Many important targeted fish change sex throughout their lifetime. For example, our local California sheephead (Semicossyphus pulcher), changes from females to males as they grow older.  As such, the individuals targeted by fisherman are predominately male (assuming most fisheries target the largest individuals).  Our past research has shown that size-selective fishing pressure tends to alter the size structure (Fig. 1),  reduce the timing of maturation and sex change, and skew the sex ratio of populations which oftentimes reduces the overall reproductive output.  Little is known about the impacts of selective-mortality on the reproductive potential of populations of fishes that utilize different reproductive strategies, and this study, beginning in summer 2015, seeks to explore this previously understudied consequence of fishing.

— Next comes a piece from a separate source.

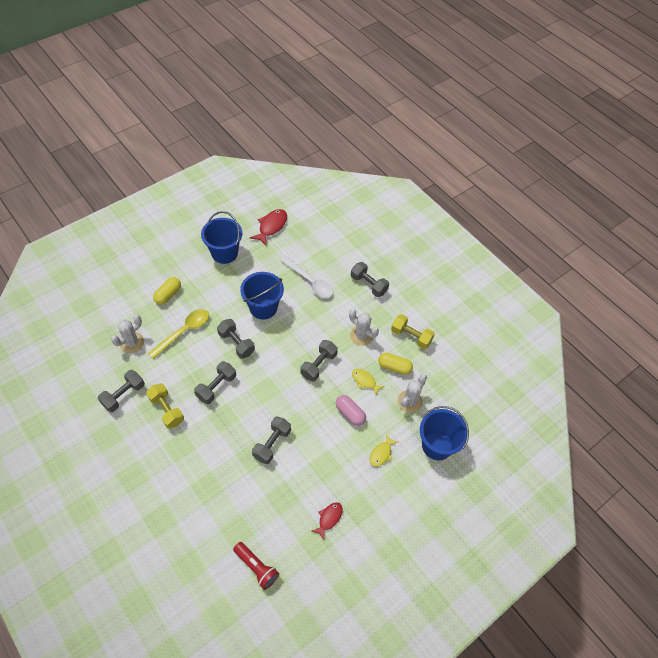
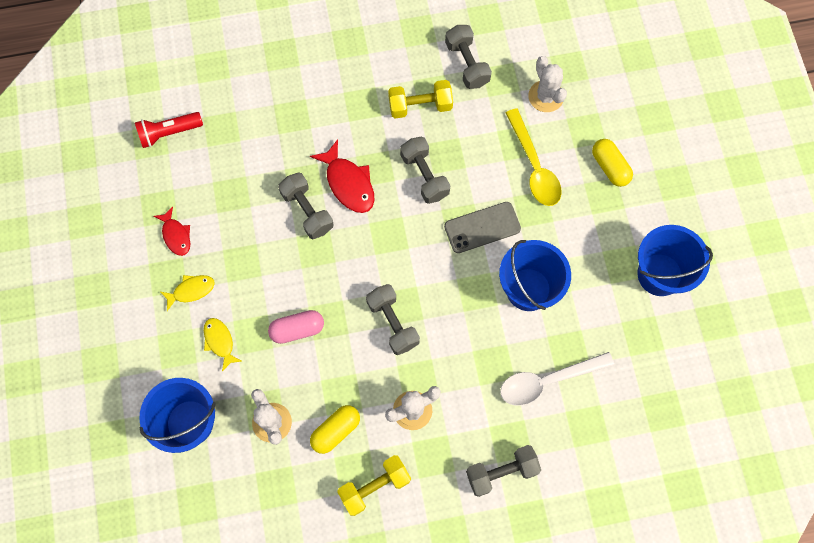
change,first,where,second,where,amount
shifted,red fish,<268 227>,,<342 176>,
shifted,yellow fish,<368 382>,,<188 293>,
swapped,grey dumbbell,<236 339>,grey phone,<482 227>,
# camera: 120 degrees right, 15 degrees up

Hamilton SL, Caselle JE, Standish JD, Schroeder DM, Love MS, Rosales-Casian JA, Sosa-Nishizaki O. 2007. Size-selective harvesting alters life histories of a temperate sex-changing fish. Ecological Applications 17: 2268-2280. pdf

Cage covering 1 of 69 artificial reefs (6 x 6 ft in size) constructed at Catalina Island.

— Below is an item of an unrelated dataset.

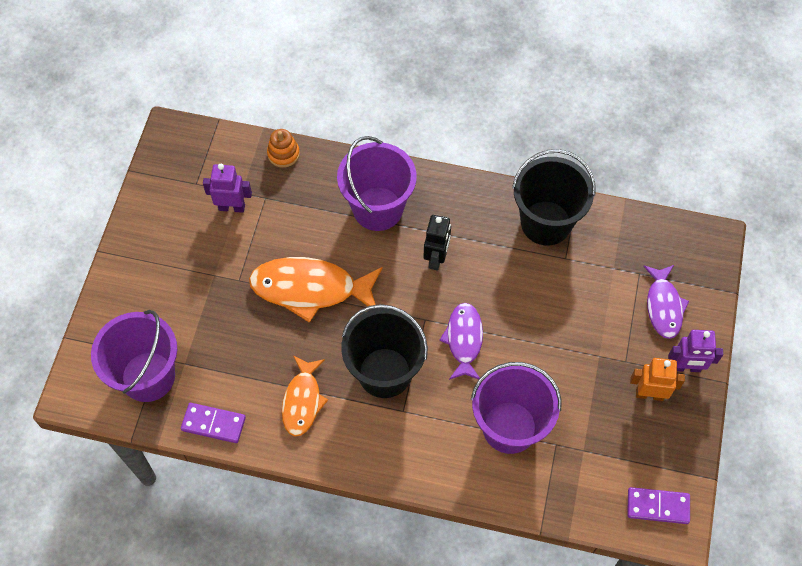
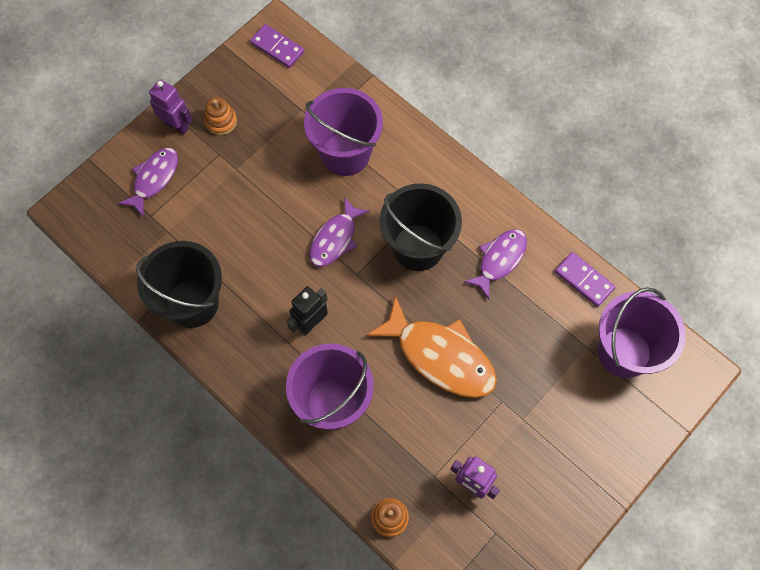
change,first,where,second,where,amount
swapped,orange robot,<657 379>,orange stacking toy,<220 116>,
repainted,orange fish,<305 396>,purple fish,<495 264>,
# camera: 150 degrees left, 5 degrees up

Tagged bluebanded goby guarding a nesting unit.

Study objectives

1. To evaluate how sexual pattern affects demographic responses to size-selective mortality, using two species of sex-changing gobies (bluebanded gobies Lythrypnus dalli, and blackeye gobies Rhinogibiops nicholsii) as a model system for field experimentation.

2. To create a framework to quantitatively assess whether sex-changing species are more prone to overharvesting than gonochoric species under different management scenarios.

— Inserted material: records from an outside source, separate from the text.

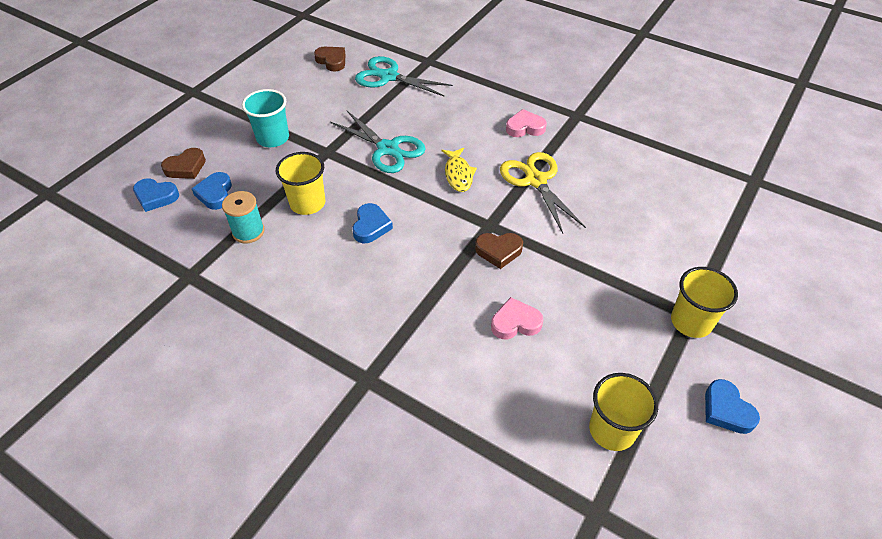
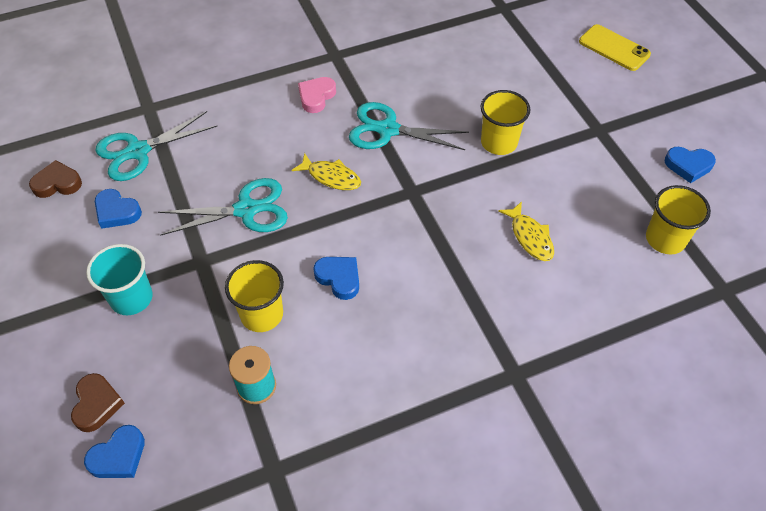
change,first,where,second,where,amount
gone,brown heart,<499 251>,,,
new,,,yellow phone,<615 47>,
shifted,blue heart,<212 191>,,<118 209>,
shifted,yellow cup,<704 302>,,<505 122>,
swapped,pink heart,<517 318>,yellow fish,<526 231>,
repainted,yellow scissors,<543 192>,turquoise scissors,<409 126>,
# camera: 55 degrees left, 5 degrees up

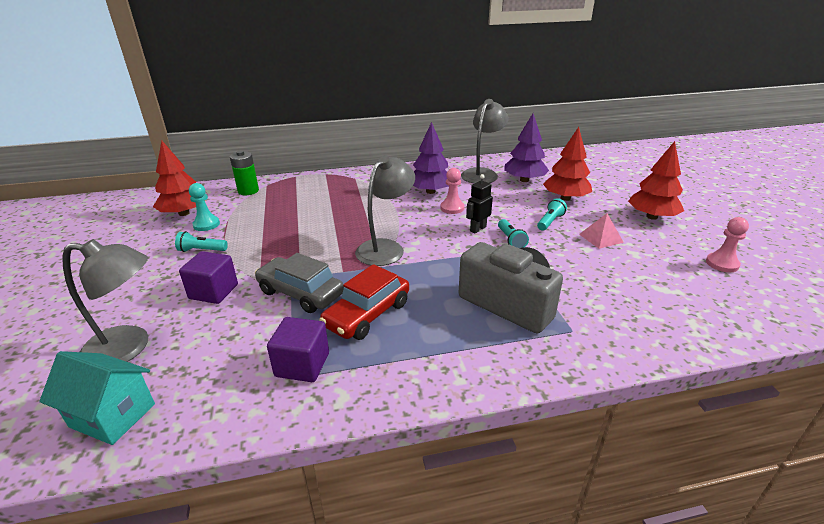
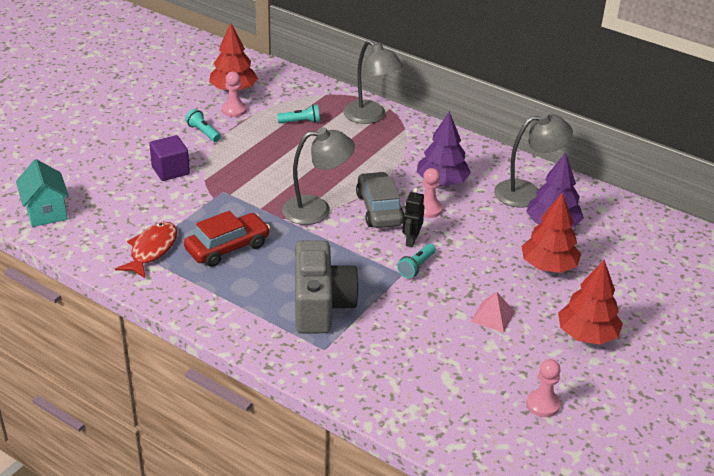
change,first,where,second,where,amount
gone,green battery,<244 173>,,,
shifted,grey lamp,<105 300>,,<373 82>,
shifted,grey car,<299 283>,,<380 200>,
shifted,turquoise flashlight,<552 214>,,<298 113>,
swapped,purple cube,<298 349>,red fish,<146 250>,
repainted,turquoise pawn,<204 207>,pink pawn,<234 94>,
rotated,red car,<364 302>,,<227 239>,150 degrees clockwise
rotated,black robot,<479 204>,,<413 217>,75 degrees counterclockwise
# camera: 45 degrees right, 5 degrees up

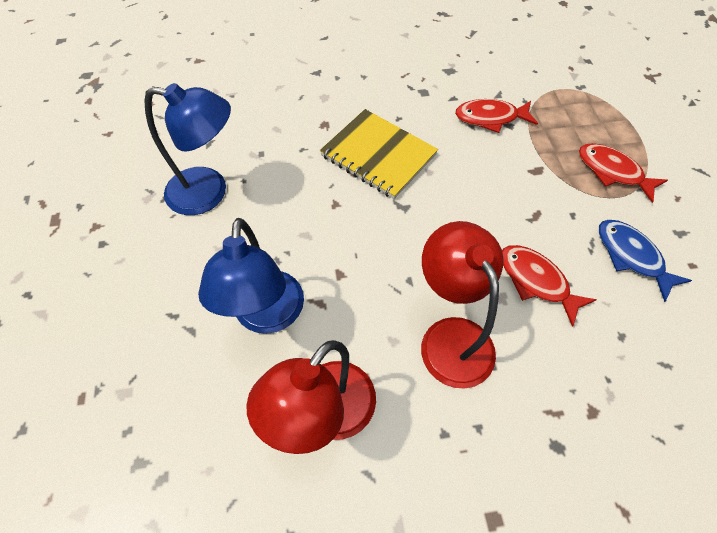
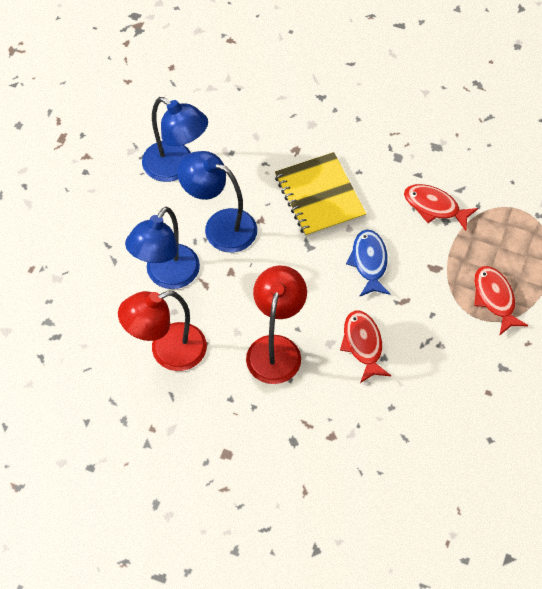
change,first,where,second,where,amount
new,,,blue lamp,<217 202>,
shifted,blue fish,<645 261>,,<368 263>,
# camera: 30 degrees right, 0 degrees up

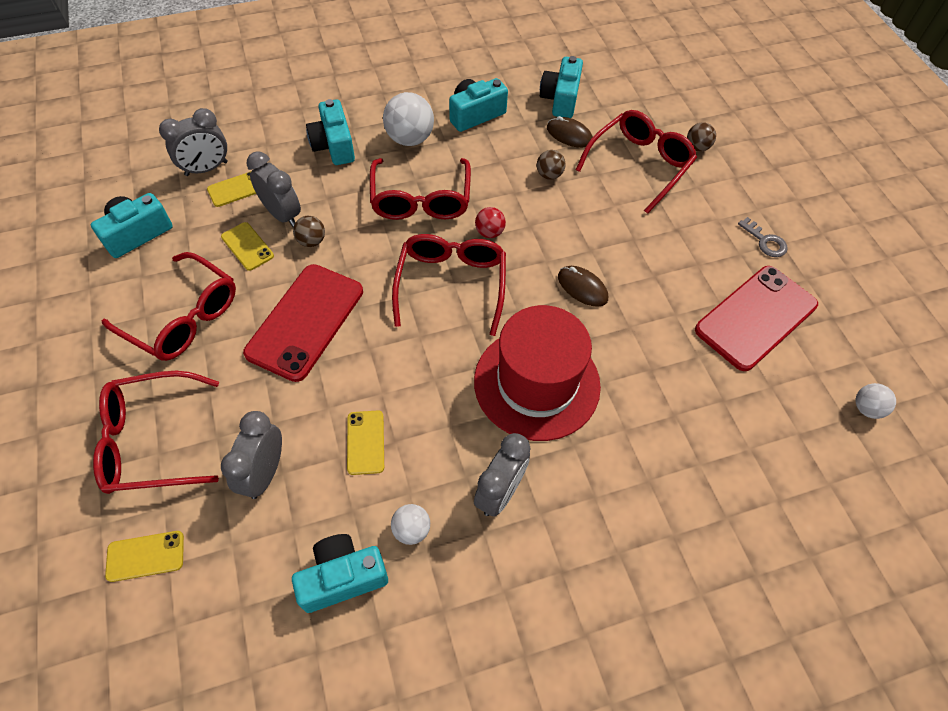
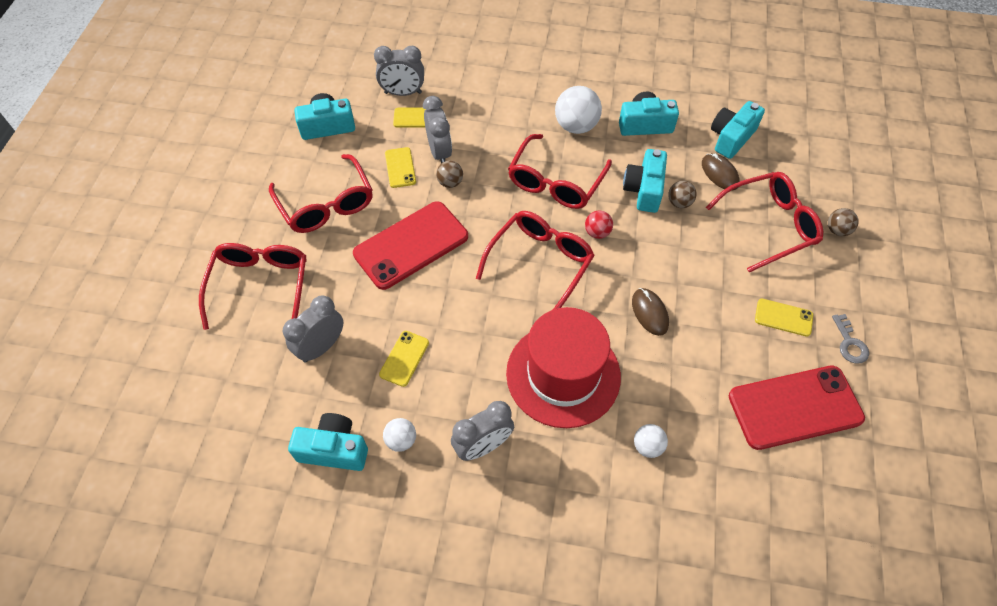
change,first,where,second,where,amount
shifted,yellow phone,<144 556>,,<784 317>,
shifted,turquoise camera,<330 132>,,<645 181>,
shifted,white ball,<876 401>,,<651 441>,
rotated,red glasses,<156 432>,,<252 286>,75 degrees clockwise
# camera: 30 degrees right, 0 degrees up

3. To predict the response of a widely fished sex-changing species (California sheephead) to protection in marine reserves to make better-informed management decisions.

Graduate student Stephen Pang is conducting his Master's thesis research investing the potential for male limitation to reduce the reproductive output of both goby species

Major activities:

This past year, we started the fieldwork for the project and spent over 3 months setting up and working on the experiments. Field work occurred at Santa Catalina Island from late May, 2015 until late August, 2015, with periodic site visits through the end of October. The work occurred at the USC Wrigley Institute for Environmental Studies (the marine lab of the University of Southern California).

Site establishment and reef construction

We established our primary experimental site in Big Fishermen's Cove, a sandy bay next to the marine lab with appropriate working depths in the 30-60 ft range. Our experimental design required the construction of 69 patch reefs in the sandy bay (n=49 for the main experiment and n=20 for the separate male limitation experiments) to hold populations of gobies and to limit immigration and emmigration among reefs.

Next, we constructed all the patch reefs for the experiments. Each patch reef was approximately 4m2 (2 x 2 m in size) and consisted of 4 separate patches of natural rock and a single cinderblock per patch. We estimated that we placed 30-40 tons of rock and hard substrate underwater to set up the experimental reef array, which will last the duration of the project.

The next major phase involved the construction of predator-exclusion cages to go over the top of each reef. We used coated wire mesh (similar to material used for fish traps) to construct cages that were 6 x 6 ft across and 18 inches in height. We also constructed 16 nesting units for the gobies on each reef, as a means of providing a substrate for reproduction, which would enable us to measure fecundity and reproductive output throughout the experiment.